__Work order__.
There is a line below that contains "Apply on Job". Please reproduce it and all following lines exactly, through the final one.

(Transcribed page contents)
•••

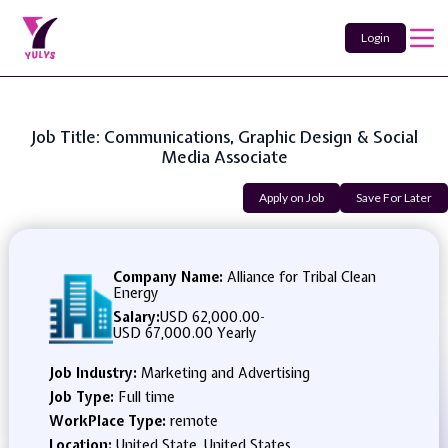
Login
Job Title: Communications, Graphic Design & Social
Media Associate
Apply on Job
Save For Later
Company Name:
Alliance for Tribal Clean
Energy
Salary:
USD 62,000.00
-
USD 67,000.00 Yearly
Job Industry:
Marketing and Advertising
Job Type:
Full time
WorkPlace Type:
remote
Location:
United State, United States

•••

__Answer for this exercise__.
Apply on Job
Save For Later
Company Name:
Alliance for Tribal Clean
Energy
Salary:
USD 62,000.00
-
USD 67,000.00 Yearly
Job Industry:
Marketing and Advertising
Job Type:
Full time
WorkPlace Type:
remote
Location:
United State, United States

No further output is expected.